» WHAT THIS TASK INVOLVES:
Below are the records. List every line holding the word "Cadastro".

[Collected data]
-- Opening Marker --

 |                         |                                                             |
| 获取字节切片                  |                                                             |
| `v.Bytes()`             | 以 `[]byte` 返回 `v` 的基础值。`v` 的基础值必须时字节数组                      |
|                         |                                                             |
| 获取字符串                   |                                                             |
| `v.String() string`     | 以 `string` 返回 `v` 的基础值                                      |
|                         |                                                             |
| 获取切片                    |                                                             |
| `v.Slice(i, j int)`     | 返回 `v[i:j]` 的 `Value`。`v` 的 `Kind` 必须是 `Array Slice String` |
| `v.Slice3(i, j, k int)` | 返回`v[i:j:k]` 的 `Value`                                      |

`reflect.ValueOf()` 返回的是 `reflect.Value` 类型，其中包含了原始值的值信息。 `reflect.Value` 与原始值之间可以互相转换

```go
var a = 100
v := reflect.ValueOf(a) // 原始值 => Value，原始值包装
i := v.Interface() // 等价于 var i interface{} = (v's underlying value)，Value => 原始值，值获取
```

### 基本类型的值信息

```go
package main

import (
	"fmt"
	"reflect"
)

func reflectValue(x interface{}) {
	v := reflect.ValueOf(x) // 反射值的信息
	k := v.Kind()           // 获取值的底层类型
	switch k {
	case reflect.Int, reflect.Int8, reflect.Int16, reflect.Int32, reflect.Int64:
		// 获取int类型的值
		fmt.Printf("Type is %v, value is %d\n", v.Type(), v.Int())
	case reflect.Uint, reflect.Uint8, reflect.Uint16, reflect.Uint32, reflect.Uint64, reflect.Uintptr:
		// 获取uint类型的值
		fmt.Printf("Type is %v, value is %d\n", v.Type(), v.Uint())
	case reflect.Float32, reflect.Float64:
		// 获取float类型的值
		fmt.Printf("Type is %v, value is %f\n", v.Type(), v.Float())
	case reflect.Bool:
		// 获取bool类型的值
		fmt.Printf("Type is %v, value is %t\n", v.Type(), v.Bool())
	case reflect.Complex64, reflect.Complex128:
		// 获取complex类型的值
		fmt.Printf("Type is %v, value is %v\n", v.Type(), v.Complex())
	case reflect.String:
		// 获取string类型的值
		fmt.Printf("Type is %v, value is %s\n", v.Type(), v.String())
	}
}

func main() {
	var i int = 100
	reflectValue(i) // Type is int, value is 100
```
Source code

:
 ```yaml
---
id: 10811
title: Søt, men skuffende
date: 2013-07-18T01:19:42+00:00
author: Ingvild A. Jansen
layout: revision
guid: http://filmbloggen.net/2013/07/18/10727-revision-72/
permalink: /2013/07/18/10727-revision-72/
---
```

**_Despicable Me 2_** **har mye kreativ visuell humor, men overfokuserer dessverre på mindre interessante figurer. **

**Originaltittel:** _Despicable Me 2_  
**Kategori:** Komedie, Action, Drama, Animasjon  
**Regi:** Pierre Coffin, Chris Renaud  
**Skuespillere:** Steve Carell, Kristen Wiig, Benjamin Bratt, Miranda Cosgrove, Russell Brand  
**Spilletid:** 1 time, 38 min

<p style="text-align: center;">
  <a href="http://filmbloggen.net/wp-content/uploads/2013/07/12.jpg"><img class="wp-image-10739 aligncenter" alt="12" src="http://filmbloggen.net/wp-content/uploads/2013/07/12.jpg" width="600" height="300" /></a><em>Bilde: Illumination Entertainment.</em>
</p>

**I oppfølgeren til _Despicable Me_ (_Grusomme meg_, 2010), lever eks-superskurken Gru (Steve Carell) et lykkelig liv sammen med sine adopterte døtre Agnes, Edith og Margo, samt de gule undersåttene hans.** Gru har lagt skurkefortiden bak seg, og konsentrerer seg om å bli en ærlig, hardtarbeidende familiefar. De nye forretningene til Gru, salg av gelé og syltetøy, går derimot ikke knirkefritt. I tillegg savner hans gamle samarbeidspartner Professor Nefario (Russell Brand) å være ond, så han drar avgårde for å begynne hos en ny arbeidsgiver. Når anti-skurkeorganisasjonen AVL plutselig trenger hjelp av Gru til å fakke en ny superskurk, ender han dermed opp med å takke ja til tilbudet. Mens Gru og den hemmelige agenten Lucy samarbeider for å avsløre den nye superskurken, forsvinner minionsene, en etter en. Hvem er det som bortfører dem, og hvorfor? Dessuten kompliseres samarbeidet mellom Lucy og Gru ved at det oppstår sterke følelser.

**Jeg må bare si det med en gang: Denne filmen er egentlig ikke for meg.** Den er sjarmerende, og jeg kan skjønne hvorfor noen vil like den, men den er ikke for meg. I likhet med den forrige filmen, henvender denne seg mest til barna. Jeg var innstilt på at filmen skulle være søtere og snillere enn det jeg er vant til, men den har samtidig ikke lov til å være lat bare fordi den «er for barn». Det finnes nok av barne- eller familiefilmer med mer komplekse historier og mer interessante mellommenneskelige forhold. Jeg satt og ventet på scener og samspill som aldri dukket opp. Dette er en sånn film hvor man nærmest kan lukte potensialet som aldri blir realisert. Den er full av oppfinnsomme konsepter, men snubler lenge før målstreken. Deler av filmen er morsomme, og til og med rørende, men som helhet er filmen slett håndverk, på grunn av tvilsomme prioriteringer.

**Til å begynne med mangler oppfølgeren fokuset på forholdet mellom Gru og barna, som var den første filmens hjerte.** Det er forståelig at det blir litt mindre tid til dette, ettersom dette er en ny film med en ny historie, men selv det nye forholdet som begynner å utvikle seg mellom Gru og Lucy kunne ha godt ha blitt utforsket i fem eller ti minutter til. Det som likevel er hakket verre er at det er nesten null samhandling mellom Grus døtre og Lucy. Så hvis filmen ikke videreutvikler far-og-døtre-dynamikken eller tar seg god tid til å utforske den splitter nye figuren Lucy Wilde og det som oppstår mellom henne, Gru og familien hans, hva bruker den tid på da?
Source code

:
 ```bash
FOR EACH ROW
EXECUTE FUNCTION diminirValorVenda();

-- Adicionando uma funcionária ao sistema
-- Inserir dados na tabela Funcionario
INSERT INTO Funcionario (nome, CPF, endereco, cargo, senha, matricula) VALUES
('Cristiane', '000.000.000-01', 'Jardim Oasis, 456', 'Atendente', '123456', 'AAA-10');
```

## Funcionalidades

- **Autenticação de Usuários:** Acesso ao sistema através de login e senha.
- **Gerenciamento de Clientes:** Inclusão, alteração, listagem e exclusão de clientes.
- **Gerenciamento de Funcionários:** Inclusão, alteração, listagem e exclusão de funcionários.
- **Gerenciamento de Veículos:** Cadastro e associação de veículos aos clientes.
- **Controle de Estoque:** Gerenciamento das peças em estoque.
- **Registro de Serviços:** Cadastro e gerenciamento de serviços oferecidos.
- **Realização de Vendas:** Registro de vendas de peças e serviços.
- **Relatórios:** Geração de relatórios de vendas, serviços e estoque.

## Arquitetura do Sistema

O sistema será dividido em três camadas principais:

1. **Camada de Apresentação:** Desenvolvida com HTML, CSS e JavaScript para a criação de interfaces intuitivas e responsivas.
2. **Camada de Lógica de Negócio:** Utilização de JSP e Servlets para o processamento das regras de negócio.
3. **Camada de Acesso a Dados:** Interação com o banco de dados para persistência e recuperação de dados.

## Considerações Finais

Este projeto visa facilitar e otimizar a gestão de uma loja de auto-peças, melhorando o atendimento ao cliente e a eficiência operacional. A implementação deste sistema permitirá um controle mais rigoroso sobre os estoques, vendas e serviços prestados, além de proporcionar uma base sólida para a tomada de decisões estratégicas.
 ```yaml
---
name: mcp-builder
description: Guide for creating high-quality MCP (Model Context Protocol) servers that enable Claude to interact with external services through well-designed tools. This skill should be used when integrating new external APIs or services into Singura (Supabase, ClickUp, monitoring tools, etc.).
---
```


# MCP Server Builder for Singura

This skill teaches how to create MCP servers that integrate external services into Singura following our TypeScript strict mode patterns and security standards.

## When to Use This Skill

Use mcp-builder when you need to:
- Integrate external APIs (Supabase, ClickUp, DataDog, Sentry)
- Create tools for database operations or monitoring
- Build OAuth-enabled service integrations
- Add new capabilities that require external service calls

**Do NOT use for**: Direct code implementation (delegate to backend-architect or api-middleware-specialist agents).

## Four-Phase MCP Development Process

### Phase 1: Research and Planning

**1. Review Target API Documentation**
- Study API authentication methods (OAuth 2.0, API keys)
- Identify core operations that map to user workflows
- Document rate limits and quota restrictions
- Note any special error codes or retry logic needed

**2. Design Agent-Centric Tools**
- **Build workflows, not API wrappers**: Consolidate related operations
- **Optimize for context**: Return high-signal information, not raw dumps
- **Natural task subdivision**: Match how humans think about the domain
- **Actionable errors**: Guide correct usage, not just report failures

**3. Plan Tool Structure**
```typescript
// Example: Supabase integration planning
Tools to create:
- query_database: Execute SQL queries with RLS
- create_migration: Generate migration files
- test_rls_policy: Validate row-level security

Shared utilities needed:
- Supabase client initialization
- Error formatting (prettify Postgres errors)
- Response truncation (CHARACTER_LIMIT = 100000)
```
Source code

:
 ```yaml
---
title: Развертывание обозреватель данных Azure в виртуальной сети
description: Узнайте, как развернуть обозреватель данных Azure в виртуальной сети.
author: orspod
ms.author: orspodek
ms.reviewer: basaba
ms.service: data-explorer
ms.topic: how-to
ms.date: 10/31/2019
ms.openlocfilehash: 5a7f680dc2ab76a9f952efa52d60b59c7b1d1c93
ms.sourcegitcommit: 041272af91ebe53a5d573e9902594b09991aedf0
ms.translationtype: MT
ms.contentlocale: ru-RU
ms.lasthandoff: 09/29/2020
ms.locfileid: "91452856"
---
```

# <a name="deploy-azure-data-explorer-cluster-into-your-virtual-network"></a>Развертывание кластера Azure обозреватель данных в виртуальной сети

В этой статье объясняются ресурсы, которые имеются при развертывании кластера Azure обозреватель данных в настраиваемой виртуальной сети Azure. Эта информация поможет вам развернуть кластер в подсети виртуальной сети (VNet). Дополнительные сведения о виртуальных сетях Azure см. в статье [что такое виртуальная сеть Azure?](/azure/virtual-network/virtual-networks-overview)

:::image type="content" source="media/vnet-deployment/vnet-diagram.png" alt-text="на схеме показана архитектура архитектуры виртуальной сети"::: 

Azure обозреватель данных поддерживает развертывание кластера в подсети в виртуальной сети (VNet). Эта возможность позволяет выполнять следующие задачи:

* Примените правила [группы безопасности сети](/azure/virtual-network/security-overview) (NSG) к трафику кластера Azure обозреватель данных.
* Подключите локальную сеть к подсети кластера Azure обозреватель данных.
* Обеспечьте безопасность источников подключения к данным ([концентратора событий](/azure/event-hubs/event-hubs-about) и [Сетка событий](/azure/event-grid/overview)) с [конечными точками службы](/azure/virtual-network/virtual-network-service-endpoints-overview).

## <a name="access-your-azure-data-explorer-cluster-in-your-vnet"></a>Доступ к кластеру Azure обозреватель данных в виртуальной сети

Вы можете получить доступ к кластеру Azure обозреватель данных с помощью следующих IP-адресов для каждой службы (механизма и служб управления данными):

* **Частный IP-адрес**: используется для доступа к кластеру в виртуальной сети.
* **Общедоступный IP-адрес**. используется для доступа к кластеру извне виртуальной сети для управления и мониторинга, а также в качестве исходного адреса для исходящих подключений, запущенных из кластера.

-- Closing Marker --

» SOLUTION FOR THIS EXERCISE:
- **Gerenciamento de Veículos:** Cadastro e associação de veículos aos clientes.
- **Registro de Serviços:** Cadastro e gerenciamento de serviços oferecidos.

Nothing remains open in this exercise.